Officers have arrested five people in connection with the race-related unrest.
Riots erupted in the Lozells area of west Birmingham after members of the African-Caribbean and South Asian communities held a meeting on Saturday over the alleged rape.
The meeting was partly meant to calm tension in the community and encourage the 14-year-old girl, reportedly an illegal immigrant, to come forward.
West Midlands Police said a group of people tried to force their way into the church where the meeting was being held and were prevented from doing so.
Police said a series of minor disorders followed in the area. Shops were vandalised and at least one car was set ablaze during the clash, and hundreds of police in riot gear were attacked with bricks and bottles.
Four people were stabbed, including a 23-year-old man, who was taken to Birmingham‘s City Hospital, where he died from his wounds. A police officer was shot in the leg with a ball-bearing gun.
Police arrested five people for suspected public disorder offences, a spokesman for West Midlands Police said.
“This is the work of a small number of individuals and is not a true reflection of community relations in Birmingham“
Officers received reports of 80 crimes, and 35 people were taken to hospital.
“This is the work of a small number of individuals and is not a true reflection of community relations in Birmingham,” said Assistant Chief Constable David Shaw of West Midlands Police.
He said there was no evidence the girl had been raped but police were investigating and urging her to come forward.
The Lozells area has been a focus of racial tension in the past. There is a big African-Caribbean community, but gangs of South Asian youths have also appeared in the neighbourhood.
Police relations in Birmingham
Trouble sometimes erupts between gangs from the different ethnic groups, usually over drugs. There are also rivalries within the two communities, and in 2003 two girls were shot dead in violence between two gangs.
Police relations with the community have long been strained.
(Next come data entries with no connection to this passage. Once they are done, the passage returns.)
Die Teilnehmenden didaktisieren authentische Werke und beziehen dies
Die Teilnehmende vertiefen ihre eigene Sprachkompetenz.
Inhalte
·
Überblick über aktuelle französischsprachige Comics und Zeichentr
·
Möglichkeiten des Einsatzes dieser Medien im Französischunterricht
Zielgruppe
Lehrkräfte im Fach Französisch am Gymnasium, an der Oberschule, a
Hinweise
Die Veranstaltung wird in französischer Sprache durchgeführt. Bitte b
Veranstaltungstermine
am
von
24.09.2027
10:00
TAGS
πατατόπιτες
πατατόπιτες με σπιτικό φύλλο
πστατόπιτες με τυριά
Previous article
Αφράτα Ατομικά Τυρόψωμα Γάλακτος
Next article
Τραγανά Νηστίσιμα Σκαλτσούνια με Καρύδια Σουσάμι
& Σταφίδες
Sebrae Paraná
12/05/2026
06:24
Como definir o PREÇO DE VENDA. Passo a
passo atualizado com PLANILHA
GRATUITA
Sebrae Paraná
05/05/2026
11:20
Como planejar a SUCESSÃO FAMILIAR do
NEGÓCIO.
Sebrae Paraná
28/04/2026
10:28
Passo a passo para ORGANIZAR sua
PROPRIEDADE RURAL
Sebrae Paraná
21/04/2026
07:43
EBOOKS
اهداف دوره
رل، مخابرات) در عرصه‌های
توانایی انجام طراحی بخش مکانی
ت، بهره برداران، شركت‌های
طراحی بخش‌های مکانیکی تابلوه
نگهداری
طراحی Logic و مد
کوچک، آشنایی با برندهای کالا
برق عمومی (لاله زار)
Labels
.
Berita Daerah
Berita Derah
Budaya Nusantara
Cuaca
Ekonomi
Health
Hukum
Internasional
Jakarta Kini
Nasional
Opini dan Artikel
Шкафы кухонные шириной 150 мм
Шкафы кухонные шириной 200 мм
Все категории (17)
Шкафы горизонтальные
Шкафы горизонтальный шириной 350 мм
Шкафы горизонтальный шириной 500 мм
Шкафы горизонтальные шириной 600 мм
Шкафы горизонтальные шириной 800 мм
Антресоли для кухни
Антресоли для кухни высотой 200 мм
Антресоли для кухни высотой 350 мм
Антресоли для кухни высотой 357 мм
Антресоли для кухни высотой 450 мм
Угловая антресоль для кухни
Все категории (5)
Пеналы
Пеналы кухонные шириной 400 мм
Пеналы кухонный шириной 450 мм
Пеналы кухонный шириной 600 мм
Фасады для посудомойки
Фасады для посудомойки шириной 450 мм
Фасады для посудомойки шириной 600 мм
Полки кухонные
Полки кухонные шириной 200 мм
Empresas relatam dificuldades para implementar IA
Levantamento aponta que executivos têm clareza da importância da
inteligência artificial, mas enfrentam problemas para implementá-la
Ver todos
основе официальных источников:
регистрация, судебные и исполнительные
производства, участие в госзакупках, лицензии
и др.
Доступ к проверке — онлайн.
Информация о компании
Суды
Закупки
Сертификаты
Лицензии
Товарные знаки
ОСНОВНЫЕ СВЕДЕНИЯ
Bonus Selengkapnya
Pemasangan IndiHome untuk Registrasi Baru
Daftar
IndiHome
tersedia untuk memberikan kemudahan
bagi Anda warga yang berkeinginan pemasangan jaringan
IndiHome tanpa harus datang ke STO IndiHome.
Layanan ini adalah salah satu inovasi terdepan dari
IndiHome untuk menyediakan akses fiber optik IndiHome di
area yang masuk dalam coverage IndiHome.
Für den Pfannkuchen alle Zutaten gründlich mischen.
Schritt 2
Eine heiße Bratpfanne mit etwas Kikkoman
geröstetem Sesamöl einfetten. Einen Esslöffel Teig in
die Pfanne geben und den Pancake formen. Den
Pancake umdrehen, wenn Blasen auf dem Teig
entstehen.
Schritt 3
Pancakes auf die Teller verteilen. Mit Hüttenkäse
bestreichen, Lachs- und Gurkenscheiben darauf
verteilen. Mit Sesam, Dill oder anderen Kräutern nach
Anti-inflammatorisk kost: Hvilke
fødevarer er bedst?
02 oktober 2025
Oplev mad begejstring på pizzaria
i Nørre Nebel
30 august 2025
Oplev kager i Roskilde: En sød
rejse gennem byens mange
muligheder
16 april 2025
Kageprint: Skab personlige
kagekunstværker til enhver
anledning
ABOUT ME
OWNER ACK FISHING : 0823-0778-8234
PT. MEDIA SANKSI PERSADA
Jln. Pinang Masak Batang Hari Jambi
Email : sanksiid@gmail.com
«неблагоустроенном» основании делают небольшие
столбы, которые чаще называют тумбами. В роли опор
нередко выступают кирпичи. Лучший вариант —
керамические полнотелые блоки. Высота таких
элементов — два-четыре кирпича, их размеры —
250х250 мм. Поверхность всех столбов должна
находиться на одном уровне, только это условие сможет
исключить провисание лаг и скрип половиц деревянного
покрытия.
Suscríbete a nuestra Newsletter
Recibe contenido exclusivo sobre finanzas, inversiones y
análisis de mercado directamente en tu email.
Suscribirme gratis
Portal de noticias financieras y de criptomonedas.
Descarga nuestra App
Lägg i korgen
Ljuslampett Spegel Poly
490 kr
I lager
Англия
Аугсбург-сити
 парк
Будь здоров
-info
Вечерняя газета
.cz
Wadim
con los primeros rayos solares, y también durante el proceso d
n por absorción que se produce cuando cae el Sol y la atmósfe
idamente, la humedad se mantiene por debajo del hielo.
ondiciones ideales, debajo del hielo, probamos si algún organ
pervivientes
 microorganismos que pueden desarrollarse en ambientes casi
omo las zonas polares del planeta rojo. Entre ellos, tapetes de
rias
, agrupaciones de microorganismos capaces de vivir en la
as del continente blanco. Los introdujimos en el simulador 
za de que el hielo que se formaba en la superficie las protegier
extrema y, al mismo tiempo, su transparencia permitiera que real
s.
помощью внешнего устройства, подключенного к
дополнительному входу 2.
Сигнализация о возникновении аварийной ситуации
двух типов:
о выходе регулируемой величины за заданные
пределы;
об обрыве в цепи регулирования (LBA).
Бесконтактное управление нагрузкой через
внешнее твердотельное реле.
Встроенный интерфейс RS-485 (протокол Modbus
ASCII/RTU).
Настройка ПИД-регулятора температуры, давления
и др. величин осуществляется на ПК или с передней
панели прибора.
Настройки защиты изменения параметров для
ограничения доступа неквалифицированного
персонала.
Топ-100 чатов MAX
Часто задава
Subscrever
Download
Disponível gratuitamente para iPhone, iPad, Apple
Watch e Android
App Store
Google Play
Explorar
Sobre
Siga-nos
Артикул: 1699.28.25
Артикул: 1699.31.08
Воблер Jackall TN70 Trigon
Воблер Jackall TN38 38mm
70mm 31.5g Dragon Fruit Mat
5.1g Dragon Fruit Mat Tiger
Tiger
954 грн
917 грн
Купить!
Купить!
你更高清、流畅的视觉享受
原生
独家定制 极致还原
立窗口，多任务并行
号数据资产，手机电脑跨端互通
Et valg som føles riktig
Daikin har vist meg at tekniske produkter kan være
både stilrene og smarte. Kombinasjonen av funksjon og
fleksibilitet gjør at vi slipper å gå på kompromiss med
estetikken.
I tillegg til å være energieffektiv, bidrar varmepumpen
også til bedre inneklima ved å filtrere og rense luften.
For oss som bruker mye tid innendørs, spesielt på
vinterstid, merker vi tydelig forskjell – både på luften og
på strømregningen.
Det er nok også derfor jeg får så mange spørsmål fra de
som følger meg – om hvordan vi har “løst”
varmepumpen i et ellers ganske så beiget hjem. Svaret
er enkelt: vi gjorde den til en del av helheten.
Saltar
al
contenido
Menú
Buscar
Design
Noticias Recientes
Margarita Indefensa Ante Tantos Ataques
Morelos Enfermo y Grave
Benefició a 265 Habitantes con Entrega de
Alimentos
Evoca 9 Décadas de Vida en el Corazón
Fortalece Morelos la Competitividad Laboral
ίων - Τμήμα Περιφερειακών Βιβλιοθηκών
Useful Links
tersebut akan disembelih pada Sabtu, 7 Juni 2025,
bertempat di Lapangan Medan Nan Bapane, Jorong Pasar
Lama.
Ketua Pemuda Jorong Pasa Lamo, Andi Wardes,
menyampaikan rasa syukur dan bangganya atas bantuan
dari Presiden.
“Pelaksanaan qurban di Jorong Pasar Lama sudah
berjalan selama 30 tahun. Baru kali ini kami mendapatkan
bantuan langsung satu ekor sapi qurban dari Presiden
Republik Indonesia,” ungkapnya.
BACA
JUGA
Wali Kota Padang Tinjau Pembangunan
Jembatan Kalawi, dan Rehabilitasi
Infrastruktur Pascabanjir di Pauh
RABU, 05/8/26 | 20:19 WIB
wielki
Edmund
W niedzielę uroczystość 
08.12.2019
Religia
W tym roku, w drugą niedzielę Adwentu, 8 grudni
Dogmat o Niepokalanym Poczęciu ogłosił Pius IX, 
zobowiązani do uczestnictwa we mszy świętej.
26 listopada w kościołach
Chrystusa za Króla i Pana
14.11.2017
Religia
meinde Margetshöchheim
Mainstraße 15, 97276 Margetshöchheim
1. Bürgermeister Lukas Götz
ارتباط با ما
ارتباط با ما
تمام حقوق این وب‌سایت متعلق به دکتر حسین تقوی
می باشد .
In 1985 riots broke out in the nearby Handsworth district following the arrest of a man during a stop and search operation.
Khalid Mahmood, the lawmaker who represents the area in the Houses of Parliament, denied that the unrest amounted to a race riot.
“I think it was a few individuals, numbering less than 30, who decided to take it upon themselves to have this kind of mayhem,” Mahmood told the BBC.
He did not specify which ethnic group they belonged to.
“I think the majority of the community is still very close together. I think the small number of people who were involved were predominantly from outside.”